-- Provided passage --
◇ ◇ ◇ ◇ ◇ ◇ ◇

At the start of the eighteenth century most of the land in the area around Ruth’s family farm was owned by a family called Hamilton, who have had various and multiple peerage titles in Ireland (Earl, Marquis, Lord etc. of Abercorn, the irony being that Abercorn is in Scotland) since the time of King James the first. An earlier member of the family was also styled 1st Baronet, of Donalong (who incidentally was brought up a Catholic), which is an area we are particularly concerned with. These people mostly were born, lived and died in Scotland or England and their affairs in Ireland were managed by various less important members of the Hamilton family. Hamilton is a name that crops up in lots of the records for this area. The line and titles still exist and they are one of only two remaining lines with a string of titles in all four of the countries that make up Great Britain and Northern Ireland. At various times they have also laid claim to the French title Duke of Châtellerault.

During the same century the area around the river Foyle and between Derry and Strabane is populated with large numbers of families with the surname Love. The name is often assumed to be Scottish, and the families may have come from Scotland, but there is some evidence that it came into Scotland from England. It is one name amongst many others that can also still be seen today. In a thing called ‘W.P.W. Phillimore & Gertrude Thrift, Indexes to Irish Wills 1536-1858, 5 Vols (1909-1920)’ and dated 1831, the following can be found for the earlier Loves:

In that area Dunnalong is a Townland and larger Electoral Division. These families either rent small farms from Abercorn or sub-rent smaller properties from other families who do. Many of these families are growing Flax and documents can be found that list the number of spinning wheels and or looms per family. Before the flax is ready for spinning, it goes through around eight different processes to prepare it. All these processes and the spinning can be done on the farm. The resultant yarn is then sent to be woven into cloth. Bigger farms were able to support looms as well.

◇ ◇ ◇ ◇ ◇ ◇ ◇

Stored items from a collection:
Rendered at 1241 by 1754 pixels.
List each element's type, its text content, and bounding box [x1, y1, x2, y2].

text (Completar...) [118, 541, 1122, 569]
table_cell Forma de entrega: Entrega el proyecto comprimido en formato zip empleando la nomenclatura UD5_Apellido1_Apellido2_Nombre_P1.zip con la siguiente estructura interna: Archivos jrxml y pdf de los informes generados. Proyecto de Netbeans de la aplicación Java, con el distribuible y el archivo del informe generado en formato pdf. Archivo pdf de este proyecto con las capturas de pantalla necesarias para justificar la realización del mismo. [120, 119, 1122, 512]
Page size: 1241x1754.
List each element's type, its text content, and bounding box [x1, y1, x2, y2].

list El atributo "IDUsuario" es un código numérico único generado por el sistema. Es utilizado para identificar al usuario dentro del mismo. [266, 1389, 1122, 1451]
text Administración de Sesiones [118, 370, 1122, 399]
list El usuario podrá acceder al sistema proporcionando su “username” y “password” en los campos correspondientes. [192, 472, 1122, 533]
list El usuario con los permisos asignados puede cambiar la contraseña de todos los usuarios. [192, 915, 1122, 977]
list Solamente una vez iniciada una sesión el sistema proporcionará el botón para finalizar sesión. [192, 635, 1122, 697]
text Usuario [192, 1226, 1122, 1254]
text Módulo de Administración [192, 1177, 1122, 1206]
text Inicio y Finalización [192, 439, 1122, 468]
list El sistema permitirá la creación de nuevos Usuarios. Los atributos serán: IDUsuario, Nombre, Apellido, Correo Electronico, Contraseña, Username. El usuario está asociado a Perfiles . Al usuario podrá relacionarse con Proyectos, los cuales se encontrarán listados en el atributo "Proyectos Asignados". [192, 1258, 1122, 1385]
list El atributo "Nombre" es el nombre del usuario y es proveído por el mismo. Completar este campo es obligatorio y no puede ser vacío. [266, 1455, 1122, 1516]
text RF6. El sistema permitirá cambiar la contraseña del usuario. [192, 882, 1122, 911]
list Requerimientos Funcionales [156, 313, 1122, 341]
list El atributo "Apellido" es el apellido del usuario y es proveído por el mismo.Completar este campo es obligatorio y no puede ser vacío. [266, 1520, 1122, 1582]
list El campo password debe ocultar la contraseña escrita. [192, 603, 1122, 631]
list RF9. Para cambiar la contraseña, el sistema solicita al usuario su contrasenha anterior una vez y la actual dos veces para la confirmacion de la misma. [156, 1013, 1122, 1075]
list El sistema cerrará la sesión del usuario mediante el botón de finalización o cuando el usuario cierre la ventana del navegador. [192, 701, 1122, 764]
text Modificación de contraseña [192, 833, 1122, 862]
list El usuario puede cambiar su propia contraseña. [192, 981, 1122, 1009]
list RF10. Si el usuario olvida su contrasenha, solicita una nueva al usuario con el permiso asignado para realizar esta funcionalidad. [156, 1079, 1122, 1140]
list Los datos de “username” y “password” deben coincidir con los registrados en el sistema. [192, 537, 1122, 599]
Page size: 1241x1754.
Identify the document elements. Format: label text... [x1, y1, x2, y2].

◇ ◇ ◇ ◇ ◇ ◇ ◇

-- Set exercise 1 --
In the entries, substitute "Cuentas" for "Sesiones" from the line with "1389, 1122, 1451]" up to and including the line with "text Administración de", and give only those lines.
-- Set exercise 2 --
Proceed with the passage on the Hamilton estates and the Love families near the Foyle, continuing past its final sentence.
The passage and the entries are unrelated.

-- Written answer 1 --
list El atributo "IDUsuario" es un código numérico único generado por el sistema. Es utilizado para identificar al usuario dentro del mismo. [266, 1389, 1122, 1451]
text Administración de Cuentas [118, 370, 1122, 399]

-- Written answer 2 --
Later in the eighteenth century, Flax Mills were built next to rivers and many of the processes were taken over by machine. I stumbled across a reference to a flax mill in the Altrest Townland, southeast of Bready (and so southeast of the Love farm of today) as late as an 1858 land inventory. At first it seems unlikely, as the river doesn’t pass there, but closer inspection reveals a smaller waterway that would have served the purpose. The move from homework to feeding mills with product would have been gradual and the changes in lifestyle, creating a split between farming and manufacture, town and country, would have followed. This area is not like the crowded areas of West Yorkshire and Lancashire that were covered in an earlier story, so the transition may have been less drastic. The east of Ulster will have been different again.

Finding the right Loves

There are George and Victor  and Victor George Loves both east and west of Derry in the period we are interested in, so they are no doubt related too. The Love farm, south of Derry that we are concerned with has been called Foyleside, for an obvious reason, for a long time. Unfortunately, a large shopping complex in Derry is now called that, for the same reason, and that makes searching for the farm on the internet like looking for a needle in a haystack. It is better to use the names of the Townlands. The most relevant for the farm is Gortavea, though it crosses into three others. Early in the nineteenth century a George Love is living at Gortavea. He can be seen listed in the attached records from the Irish Valuation books for 1833, along with the Rollestone’s (or some spelling variation) who also still farm next door.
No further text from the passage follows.